[Seitentext]:
= = = = = = =

Gibt es ein Buch in Ihrem Programm, auf das Sie ganz besonders stolz sind?

Ganz besonders bin ich immer auf das gerade von mir bearbeitete Buch stolz. Da spürt man noch die ganze Kraft, die man reingesteckt hat und wenn es dann von den Lesern angenommen wird und es sich gut verkauft, schwillt die Brust gleich nochmal. Doch da ich während des Abverkaufs des einen Buches schon an den neuen arbeite, geht meine Freude dann so langsam auf das nächste über.

Doch jetzt mal rückblickend: Ragt eines aus allen bisher verlegten Büchern hervor?

Eines wirklich nicht. Wenn, dann ragen mehrere heraus: das sind die Bücher von Chrizz B. Reuer, die von Carmen Mayer und auch die von Gina Mayer, die sie bei uns im Verlag hat neu überarbeitet erscheinen lassen.

= = = = = = =

[Informationen]:

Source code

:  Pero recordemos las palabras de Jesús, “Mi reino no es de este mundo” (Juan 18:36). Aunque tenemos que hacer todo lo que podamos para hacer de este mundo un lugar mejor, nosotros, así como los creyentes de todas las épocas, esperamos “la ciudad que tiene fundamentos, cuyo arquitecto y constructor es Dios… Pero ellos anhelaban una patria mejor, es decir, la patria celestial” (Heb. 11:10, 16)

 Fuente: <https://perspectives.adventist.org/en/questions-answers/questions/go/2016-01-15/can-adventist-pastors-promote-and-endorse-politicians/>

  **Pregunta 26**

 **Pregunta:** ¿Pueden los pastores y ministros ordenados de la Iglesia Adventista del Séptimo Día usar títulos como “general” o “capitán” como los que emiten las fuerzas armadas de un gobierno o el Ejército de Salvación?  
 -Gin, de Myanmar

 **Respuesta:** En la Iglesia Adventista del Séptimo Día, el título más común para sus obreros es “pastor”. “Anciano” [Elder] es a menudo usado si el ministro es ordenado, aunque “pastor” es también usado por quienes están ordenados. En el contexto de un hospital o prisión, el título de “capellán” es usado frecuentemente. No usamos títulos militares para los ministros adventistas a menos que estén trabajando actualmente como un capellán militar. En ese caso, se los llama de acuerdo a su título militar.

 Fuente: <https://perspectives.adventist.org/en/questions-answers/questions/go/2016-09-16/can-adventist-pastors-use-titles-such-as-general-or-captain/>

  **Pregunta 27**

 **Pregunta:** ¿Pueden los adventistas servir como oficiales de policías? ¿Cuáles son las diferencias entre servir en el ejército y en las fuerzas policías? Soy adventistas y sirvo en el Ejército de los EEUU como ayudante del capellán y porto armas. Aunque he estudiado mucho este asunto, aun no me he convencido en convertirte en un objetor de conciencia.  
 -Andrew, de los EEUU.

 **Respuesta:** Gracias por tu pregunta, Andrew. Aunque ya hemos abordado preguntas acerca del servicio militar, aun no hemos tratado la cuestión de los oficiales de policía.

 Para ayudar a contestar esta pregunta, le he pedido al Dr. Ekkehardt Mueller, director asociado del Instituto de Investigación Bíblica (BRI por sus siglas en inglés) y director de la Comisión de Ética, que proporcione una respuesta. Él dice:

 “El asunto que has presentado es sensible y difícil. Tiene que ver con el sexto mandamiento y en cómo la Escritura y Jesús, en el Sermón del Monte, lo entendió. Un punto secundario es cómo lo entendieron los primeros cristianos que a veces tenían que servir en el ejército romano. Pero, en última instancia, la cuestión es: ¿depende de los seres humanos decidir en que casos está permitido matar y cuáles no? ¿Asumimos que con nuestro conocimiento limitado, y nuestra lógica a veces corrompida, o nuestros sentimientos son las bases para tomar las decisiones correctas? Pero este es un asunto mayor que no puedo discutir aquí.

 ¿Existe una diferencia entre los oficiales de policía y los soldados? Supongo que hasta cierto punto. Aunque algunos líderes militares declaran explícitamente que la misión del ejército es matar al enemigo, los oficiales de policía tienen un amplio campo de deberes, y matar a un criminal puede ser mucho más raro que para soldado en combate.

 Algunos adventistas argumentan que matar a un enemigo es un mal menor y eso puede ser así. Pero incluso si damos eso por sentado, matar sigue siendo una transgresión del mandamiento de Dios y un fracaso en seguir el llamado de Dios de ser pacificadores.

= = = = = = =

[Aufgabenstellung]: Stimmen diese Aussagen mit dem Interviewtext überein? Antworten Sie jeweils mit Ja oder Nein und zitieren Sie die entscheidenden Worte wörtlich: (a) Am meisten stolz ist die befragte Person immer auf das Buch, das sie gerade bearbeitet hat. (b) Rückblickend ragt ein einzelnes Buch aus allen bisher verlegten hervor. (c) Die Bücher von Gina Mayer sind im Verlag überarbeitet neu erschienen.

[Lösung]:
(a) Ja: „Ganz besonders bin ich immer auf das gerade von mir bearbeitete Buch stolz.“
(b) Nein: „Eines wirklich nicht.“
(c) Ja: „die sie bei uns im Verlag hat neu überarbeitet erscheinen lassen“